WŁADYSŁAW CZERWONKA

Dnia 7 listopada 1947 r. w Końskich, [Okręgowa] Komisja Badania Zbrodni Niemieckich, [oddział] w Końskich, w osobie K. Gwarka, przesłuchała niżej wymienionego w charakterze świadka, bez przysięgi. Po uprzedzeniu świadka o odpowiedzialności karnej za fałszywe zeznania, świadek zeznał, co następuje:


Imię i nazwisko Władysław Czerwonka
Wiek 45 lat
Imiona rodziców Marcin i Marianna
Miejsce zamieszkania Hucisko, gm.

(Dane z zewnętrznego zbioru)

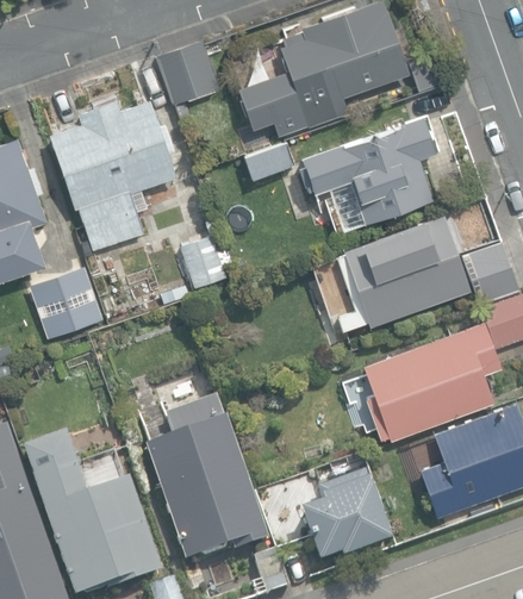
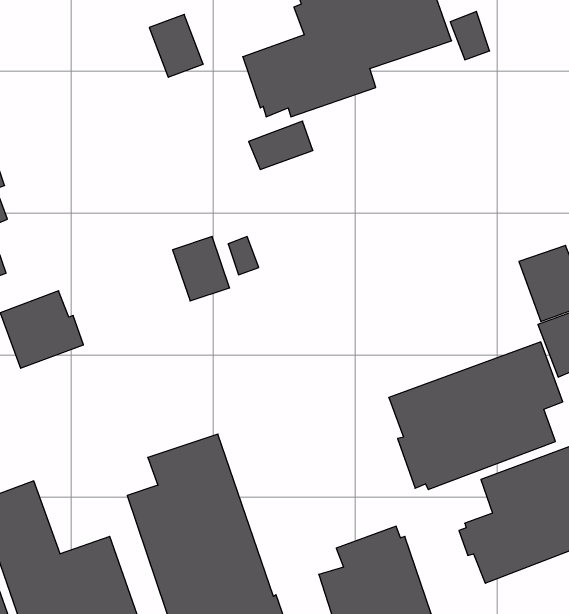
building: [50,99,178,249] -> none
building: [300,117,437,232] -> none
building: [337,213,469,331] -> none

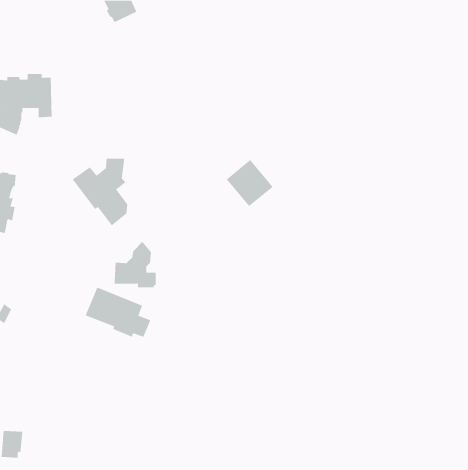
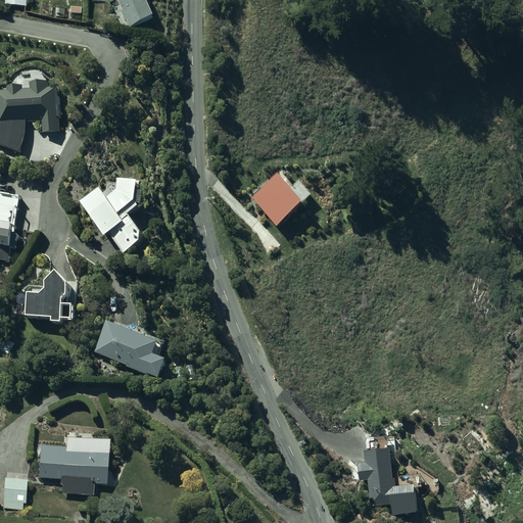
building: [114,241,156,288] -> [28,271,75,323]
building: none -> [37,437,107,494]
building: none -> [348,443,417,515]

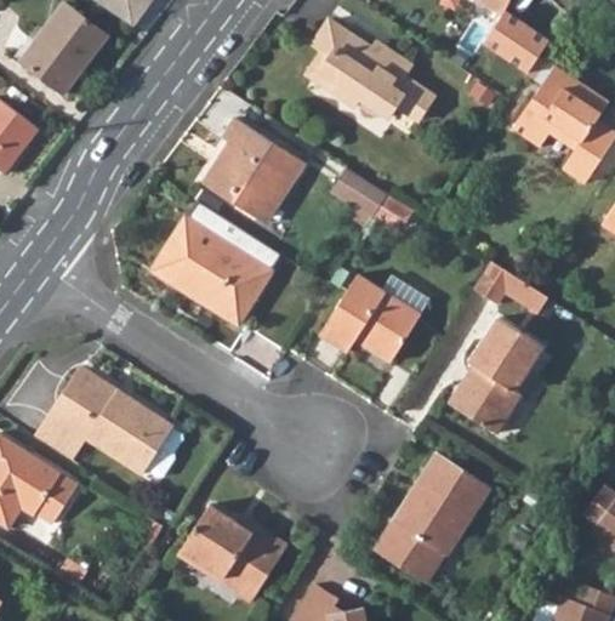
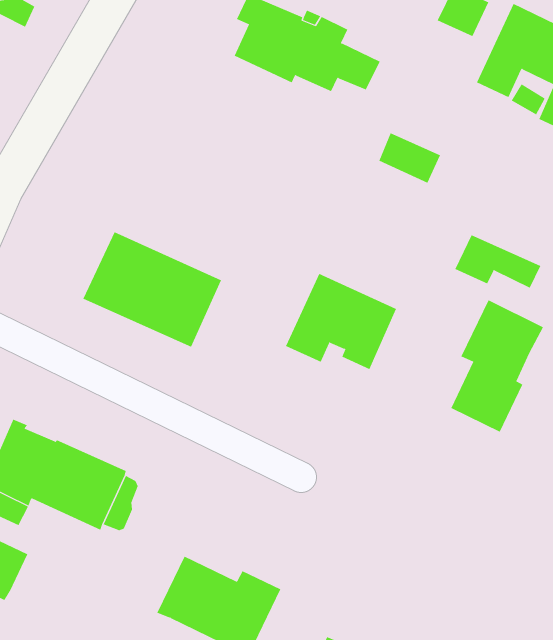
building: [204,120,306,221] -> none
building: [334,170,388,218] -> [378,133,441,184]
building: [374,452,490,582] -> none

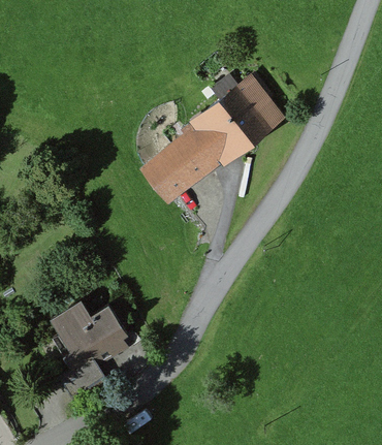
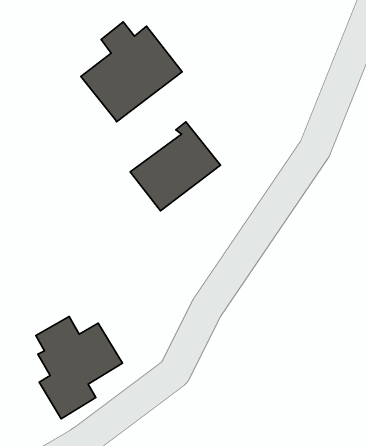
building: [191,71,285,164] -> [81,22,182,122]

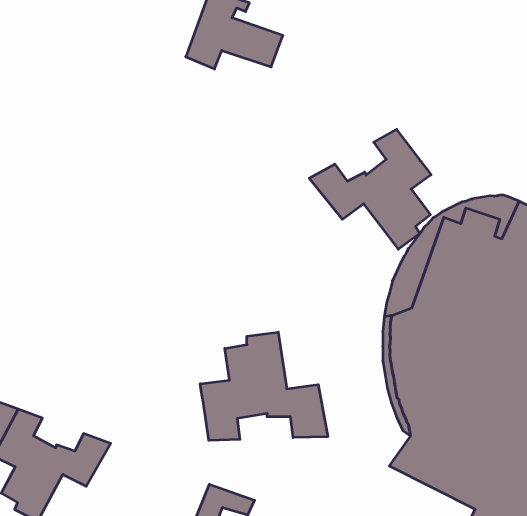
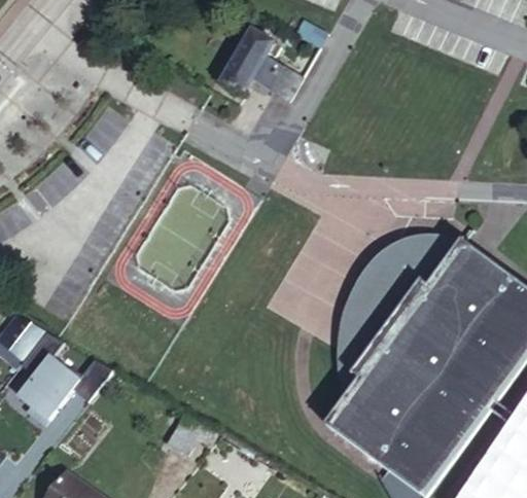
building: [309,129,431,249] -> none
building: [200,332,328,440] -> none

Borkowice
Zajęcie rolnik
Wyznanie rzymskokatolickie

Nasza wioska Hucisko wiosną 1940 r. pomagała oddziałowi polskich partyzantów pod dowództwem mjr. „Hubala” przez dostarczanie żywności i paszy dla koni. 1 kwietnia 1940 r. żandarmeria niemiecka zabrała za to 28 mężczyzn, którzy zostali wywiezieni do obozu w Dachau i wróciło z nich tylko czterech.

11 kwietnia 1940 r. o godz. 3.00 w nocy nasza wieś została otoczona przez oddziały SS, które otworzyły ogień z broni maszynowej [w kierunku] domów. Następnie SS-mani chodzili po domach i zabierali mieszkańców. Kobiety z dziećmi wypędzili w pole, zaś 22 mężczyzn zabrali na drodze. Ja uciekłem do lasu, skąd widziałem, że zatrzymani mężczyźni mieli ręce z tyłu związane i klęczeli, zaś SS-mani kopali obok dół. Odbyło się krótkie przesłuchanie zatrzymanych, potem rozległ się lament i prośby o darowanie życia. Po wykopaniu dołu Niemcy wpędzili 22 ludzi do środka, kazali kucnąć i wrzucili między nich trzy granaty oraz puścili serię z karabinu maszynowego. Następnie bagnetem dobijali jeszcze żyjących. Grób został potem przysypany przez Niemców, po czym SS-mani wzięli się za ręce i skakali po grobie, a następnie odjechali. W czasie egzekucji cała wieś Hucisko – 78 domów – została spalona, w tym i mój dom z całym dobytkiem.